**MISE EN PRATIQUE**
- 1) D'après le texte sur le manga Gon, en quelle langue sont écrites les légendes dans l'édition japonaise ?
- 2) Prolongez le texte sur le manga Gon à la suite de sa dernière phrase.

**EXTRAIT FOURNI**
____________

Astec | 4 | Petit, costaud et méchant... mais rigolo ! |
Ordell Robbie | 3.5 | Très drôle manga "muet". |
Gon est mignon et terrifiant. Gon est sympa mais cruel. Gon défend les faibles même s’il s’en fiche à première vue. Gon est égoïste et généreux. Gon est très gourmand mais très petit malgré tout. Gon aime bien dormir mais ne s’arrête jamais de courir une fois lancé. Gon est têtu mais adaptatif. Gon ne vole pas mais si, quand même, d’une certaine façon. Gon est unique et ambigu. Il ne parle pas et tous le monde ne s’en porte pas plus mal, à commencer par les lecteurs qui peuvent ainsi tranquillement jongler entre les éditions françaises et japonaises du manga. Car oui, Gon ne comporte pas de dialogues (les quelques légendes accompagnant les histoires étant en anglais dans l’édition japonaise), mettant de ce fait en exergue toute l'universalité du dessin.

____________

**DONNÉES À EXAMINER**
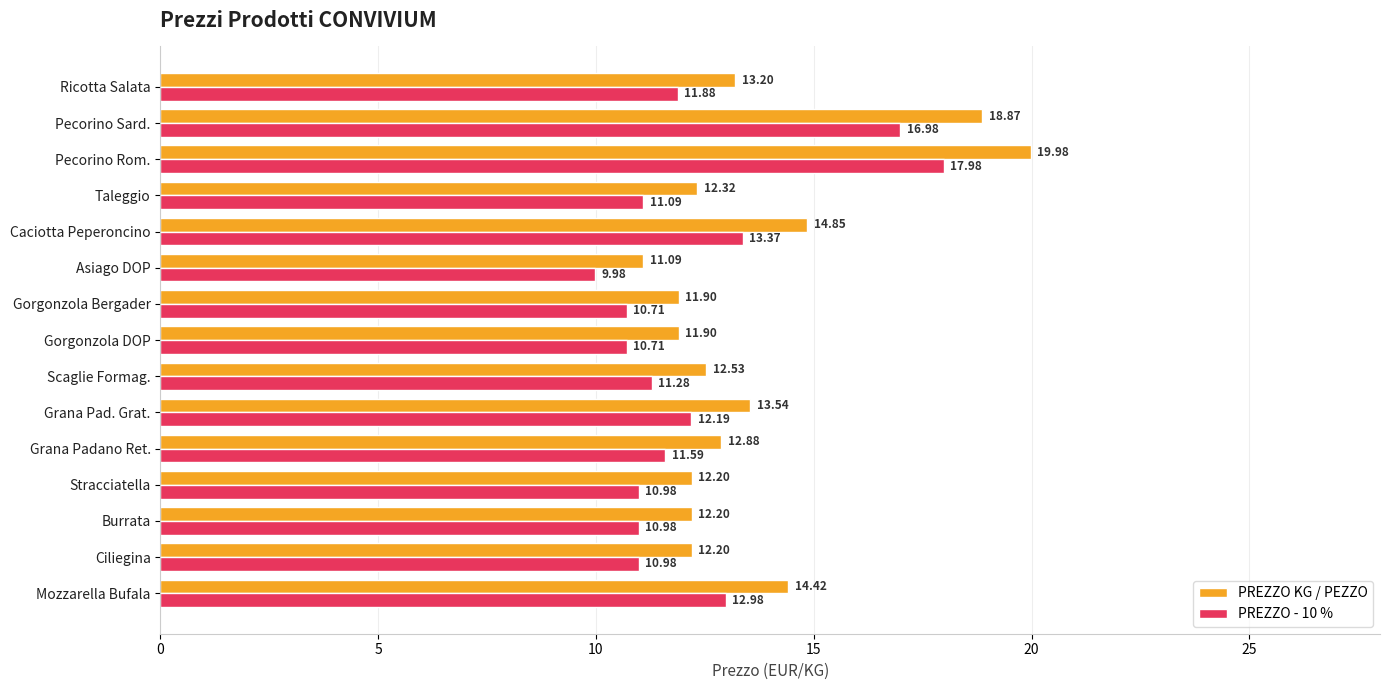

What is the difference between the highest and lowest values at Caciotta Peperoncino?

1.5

____________

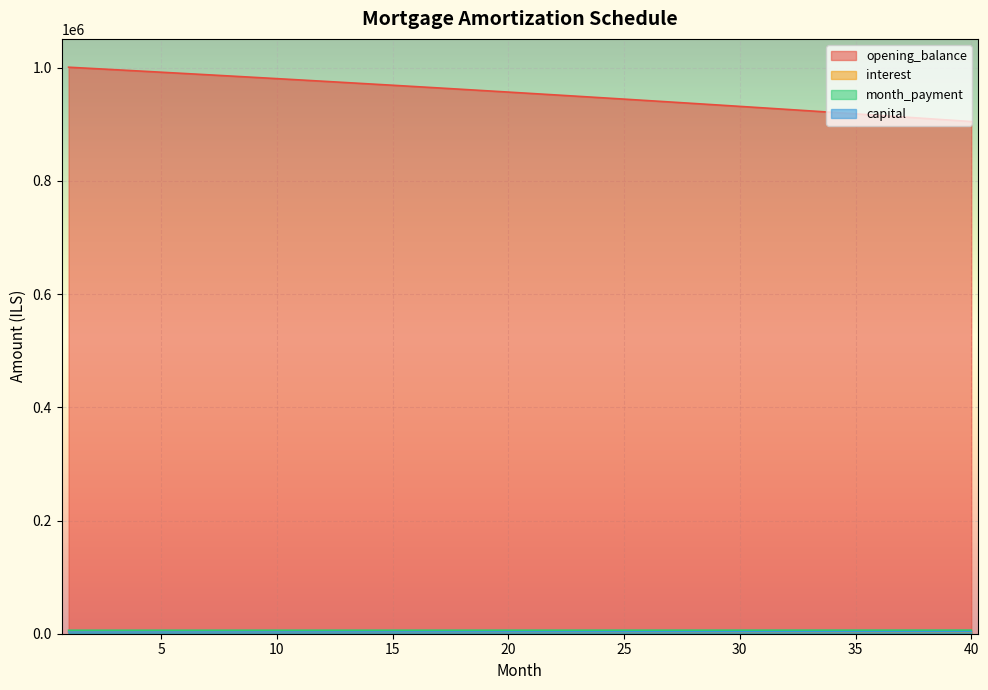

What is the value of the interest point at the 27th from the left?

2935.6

____________

**RÉPONSES AUX CONSIGNES**
- 1) Elles sont écrites en anglais.

- 2)
Gon n’est donc pas ce qu’il paraît et pourtant si, d’une certaine façon. Ce manga de Tanaka est à l’image de ses arguments graphiques, sauvage et « kawaï ». Le grand écart est parfait. Lire le premier chapitre de Gon résume bien la double nature de ce personnage : une petite créature à priori mignonne qui peut se montrer sans pitié. Aidé par un dessin reconnaissable entre mille, entièrement exécuté à la plume et sans l’utilisation des trames caractéristiques du manga (donc « encrage » hachuré d’autant plus fastidieux mais expressif), Tanaka manie les paradoxes (dont le moindre n’est pas l’existence de ce petit Tyranosaure presque SD dans un contexte moderne) avec aisance, jonglant entre une approche type documentaire animalier de la 3 entre 2heure et 4 heure du matin et petites touches "funny animals".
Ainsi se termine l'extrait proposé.